Lisandro López: "El empate significa sólo un punto"

El delantero se mostró contento por haber vuelto a convertir y salvó a Racing de la derrota, luego de haber recibido un centro de Romero e ingeniándoselas para tirar la pirueta y sentenciar el 1-1 final.

Lisandro López: "El empate significa sólo un punto"
Foto BAIRES

Lisandro López cambió la historia del clásico ante Independiente con una chilena histórica a los 44 del segundo tiempo, en un partido muy cerrado y parejo a lo largo de los 90 minutos. El delantero, que volvió a Racing esta temporada, ingresó en el segundo tiempo por Diego Milito y convirtió un golazo, su tercer gol en clásicos.

"Es lindo, es importante porque sirvió para conseguir el empate y más que nada porque hicimos un gran esfuerzo.
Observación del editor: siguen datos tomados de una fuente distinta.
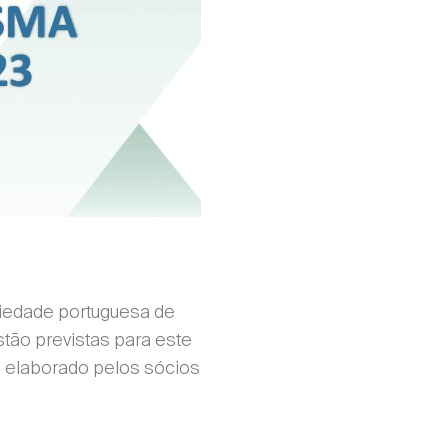
ciedade portuguesa de
stão previstas para este
, elaborado pelos sócios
Habíamos hablado antes del juego, y durante, que ante una adversidad debíamos mantenernos siempre en partido, no podíamos bajar los brazos al ir perdiendo y así fue. Hay mucho para mejorar, pero ya está la cabeza en el miércoles", manifestó el atacante de la Academia, minutos después de la gran jugada del clásico.
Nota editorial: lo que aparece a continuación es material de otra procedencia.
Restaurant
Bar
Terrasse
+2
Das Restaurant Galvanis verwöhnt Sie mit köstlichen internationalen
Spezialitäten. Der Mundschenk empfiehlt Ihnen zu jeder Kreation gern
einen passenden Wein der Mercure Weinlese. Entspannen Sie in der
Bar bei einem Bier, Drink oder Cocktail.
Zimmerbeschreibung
"Lo importante es que no nos resignamos. Habíamos hablado antes del partido que nos teníamos que mantener siempre en partido, sin bajar los brazos en caso de que estuviéramos perdiendo y así fue", agregó López, quien además marcó su primer tanto desde su vuelta al club de Avellaneda. "Tenemos mucho para mejorar y ya debemos poner la cabeza en el partido del miércoles (debuta Racing ante Bolívar en su grupo de la Copa Libertadores). Ojalá podamos hacer las cosas mejor".

A pesar del empate, el jugador que ingresó en reemplazo de Diego Milito y consiguió ser el salvador del equipo albiceleste, realizó una autocrítica sobre el rendimiento del equipo: "Nos faltó quizás trabajar ofensivamente y atacar un poco más. Pero creo que estamos en un proceso de mejora, donde buscamos adaptarnos a la idea del entrenador. Esto de hoy significa sólo un punto porque nosotros necesitamos ganar en el campeonato local. Aunque quizás fue bueno porque se dio en el final", finalizó el referente de área, quién jugó con dos de sus dedos de la mano vendada.